» **Dataset excerpt**:
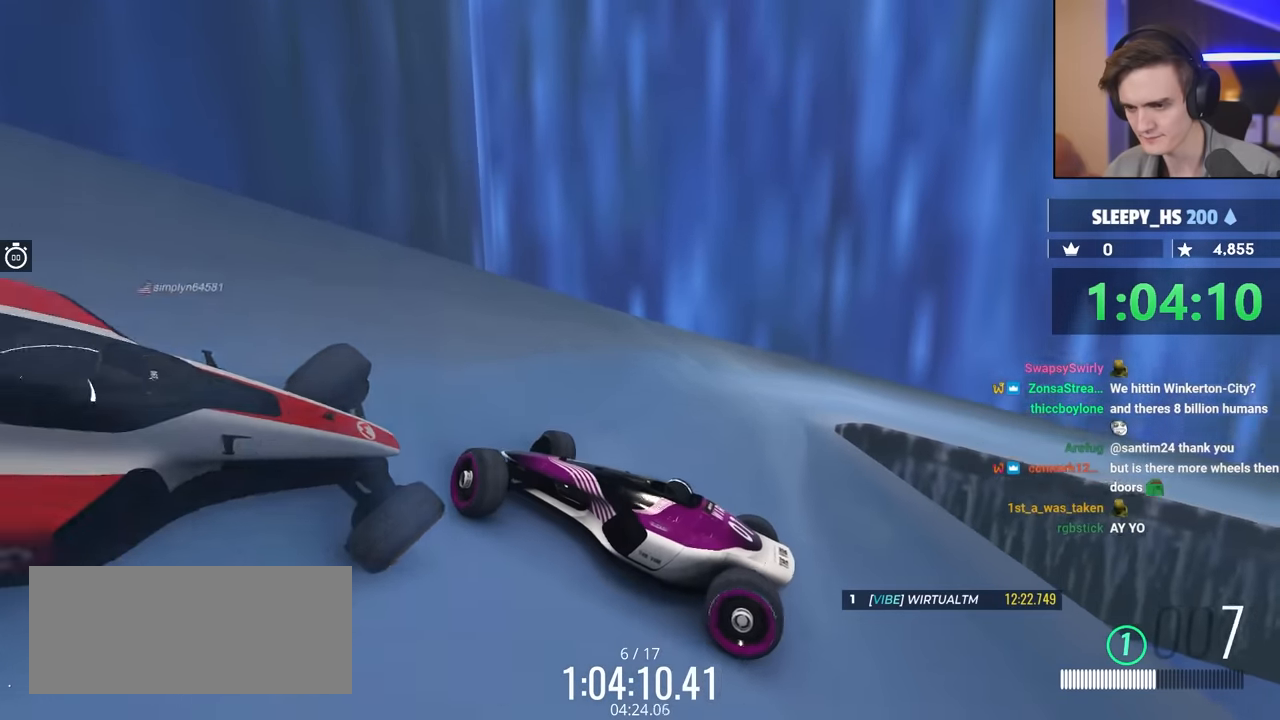
{"keys": [], "events": [[50, "right", "up"], [367, "up", "up"]]}
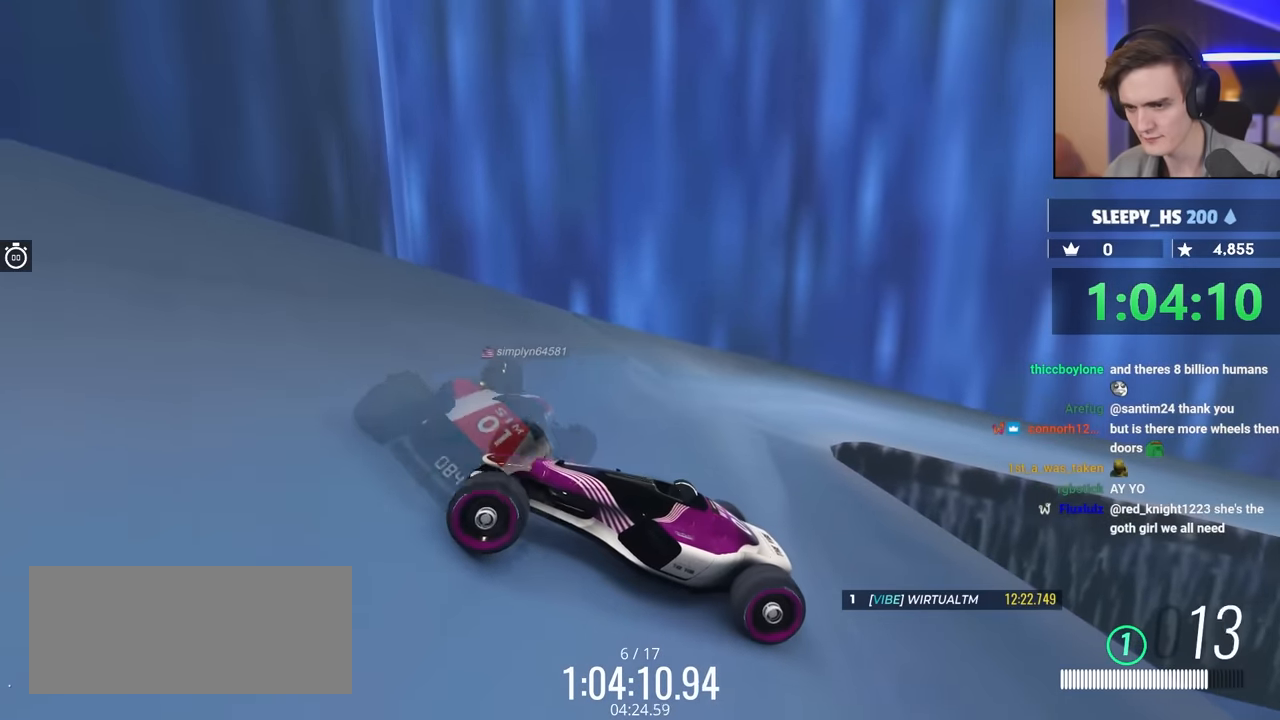
{"keys": ["up"], "events": [[134, "brake", "down"], [200, "up", "down"], [234, "left", "down"], [334, "brake", "up"], [367, "left", "up"]]}
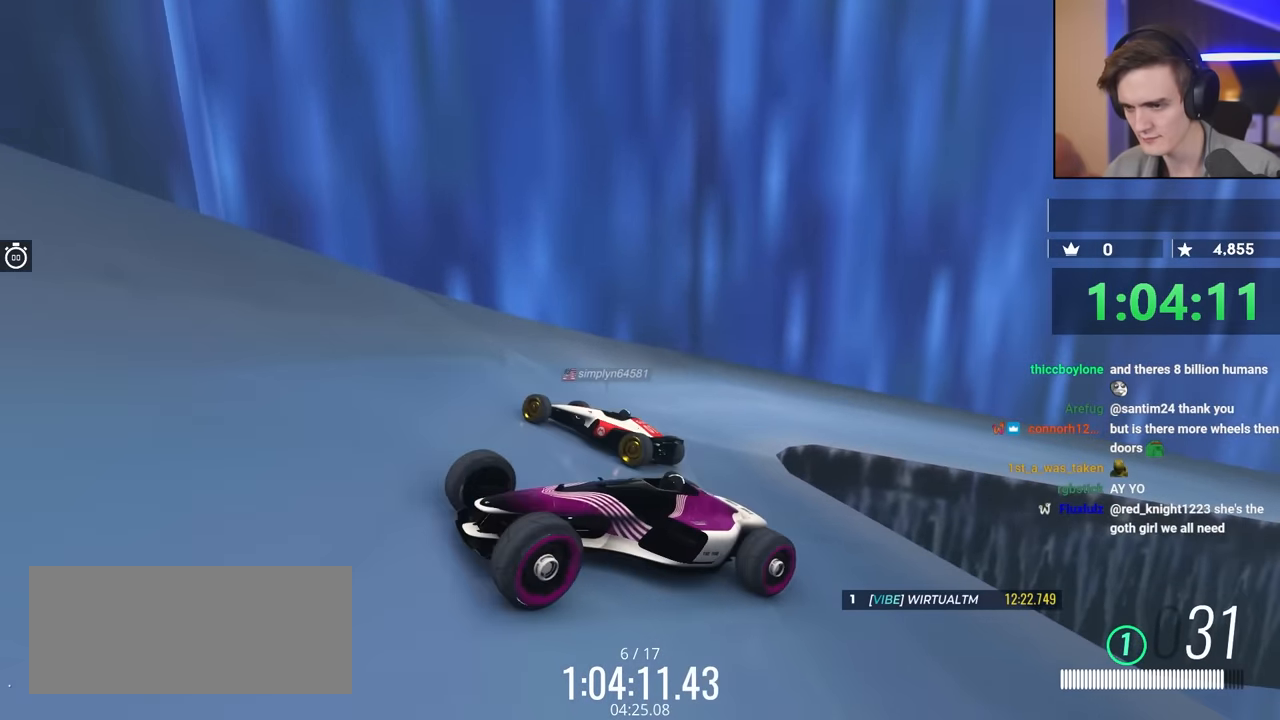
{"keys": ["brake", "up"], "events": [[150, "brake", "down"], [150, "left", "down"], [200, "brake", "up"], [400, "brake", "down"], [484, "left", "up"]]}
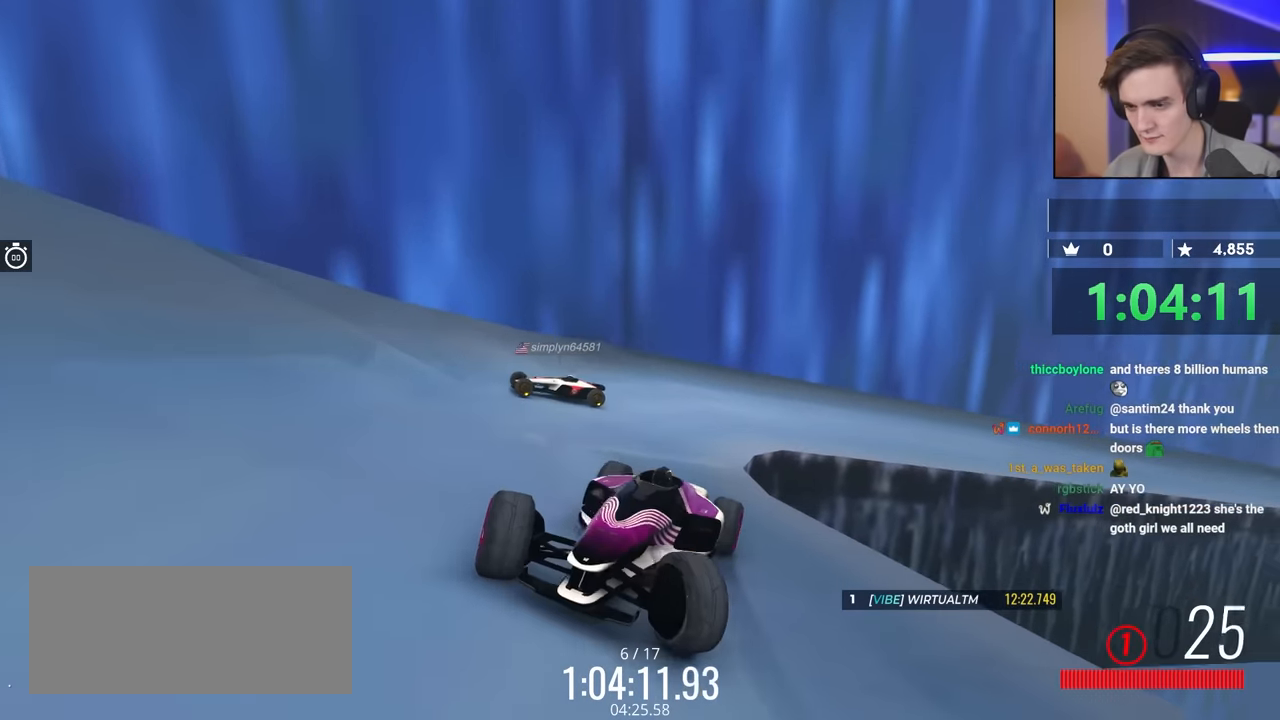
{"keys": ["brake", "right", "up"], "events": [[34, "right", "down"], [217, "up", "up"], [267, "up", "down"]]}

» **Requirement**: Write out the data above exactly, minus any images.

» **Answer section**:
{"keys": [], "events": [[50, "right", "up"], [367, "up", "up"]]}
{"keys": ["up"], "events": [[134, "brake", "down"], [200, "up", "down"], [234, "left", "down"], [334, "brake", "up"], [367, "left", "up"]]}
{"keys": ["brake", "up"], "events": [[150, "brake", "down"], [150, "left", "down"], [200, "brake", "up"], [400, "brake", "down"], [484, "left", "up"]]}
{"keys": ["brake", "right", "up"], "events": [[34, "right", "down"], [217, "up", "up"], [267, "up", "down"]]}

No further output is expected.